Et c’est d’une douceur et d’une tristesse infinies !

Mais un silence. On donne l’absoute. L’encens m’entoure de ses volutes opales. Requiescat in pace…

Des piétinements, des cahots encore. Le voyage recommence.

Où vais-je ? Vers quel champ ?… M’aura-t-on accordé le voisinage des poètes, là où la gloire consacre le pauvre Lélian, le délicieux Banville ?

Oui, vraisemblablement, on me traîne à Montparnasse. Un sens nouveau de la topographie m’en convainc. Mon convoi suit des rues, un boulevard. Il avance d’une façon ininterrompue et assez rondement.

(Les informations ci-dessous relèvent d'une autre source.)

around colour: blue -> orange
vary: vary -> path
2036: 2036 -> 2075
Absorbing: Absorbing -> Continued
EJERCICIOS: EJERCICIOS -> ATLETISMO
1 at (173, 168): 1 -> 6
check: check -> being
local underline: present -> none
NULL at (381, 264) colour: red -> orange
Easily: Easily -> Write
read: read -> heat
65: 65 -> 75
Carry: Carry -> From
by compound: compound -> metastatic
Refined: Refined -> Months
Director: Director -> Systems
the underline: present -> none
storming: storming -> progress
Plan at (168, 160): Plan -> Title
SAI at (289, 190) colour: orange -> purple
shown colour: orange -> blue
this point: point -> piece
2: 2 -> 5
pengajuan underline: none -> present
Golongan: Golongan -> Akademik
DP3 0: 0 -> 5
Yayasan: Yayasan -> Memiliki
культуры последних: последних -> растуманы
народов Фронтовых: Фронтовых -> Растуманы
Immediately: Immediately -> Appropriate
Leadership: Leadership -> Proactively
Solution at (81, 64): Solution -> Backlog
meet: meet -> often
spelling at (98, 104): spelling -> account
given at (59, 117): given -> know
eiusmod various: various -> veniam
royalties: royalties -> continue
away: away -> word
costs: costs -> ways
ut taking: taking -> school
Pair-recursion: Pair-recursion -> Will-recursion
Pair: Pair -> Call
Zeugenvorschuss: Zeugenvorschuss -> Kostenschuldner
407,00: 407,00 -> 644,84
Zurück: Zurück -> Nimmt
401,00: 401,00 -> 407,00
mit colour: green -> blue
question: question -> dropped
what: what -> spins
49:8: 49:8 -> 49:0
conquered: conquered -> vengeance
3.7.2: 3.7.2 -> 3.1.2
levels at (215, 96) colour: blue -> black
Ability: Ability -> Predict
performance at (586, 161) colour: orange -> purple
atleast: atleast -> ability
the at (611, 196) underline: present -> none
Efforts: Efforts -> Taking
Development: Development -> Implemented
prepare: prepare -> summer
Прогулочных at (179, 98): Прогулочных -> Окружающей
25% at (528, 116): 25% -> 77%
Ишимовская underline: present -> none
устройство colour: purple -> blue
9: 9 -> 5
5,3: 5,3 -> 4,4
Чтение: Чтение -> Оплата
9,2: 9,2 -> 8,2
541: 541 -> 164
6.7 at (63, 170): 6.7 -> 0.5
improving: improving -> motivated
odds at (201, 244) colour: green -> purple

Les gens saluent. Les femmes se signent. Le mort tient la rue. Tornada m’avait toujours promis de me faire obtenir un coupe-file : il m’exauce, un peu tard.

Un sifflet de locomotive. La gare Montparnasse, j’approche du lieu souhaité. On tourne à angle droit, sur un sol pavé. J’entre dans la nécropole de Lélian, de Banville.

On stoppe. On débarrasse le corbillard. Je suis déposé doucement, horizontalement, au bord de l’amas d’humus, qui va se refermer sur moi. Ma vallée de Josaphat… Ah ! qu’on se presse donc, puisque aléa jacta est !

Enfin ! le dernier geste des hommes, maladroit, c’était à prévoir. Ces brutes me descendent encore une fois la tête la première…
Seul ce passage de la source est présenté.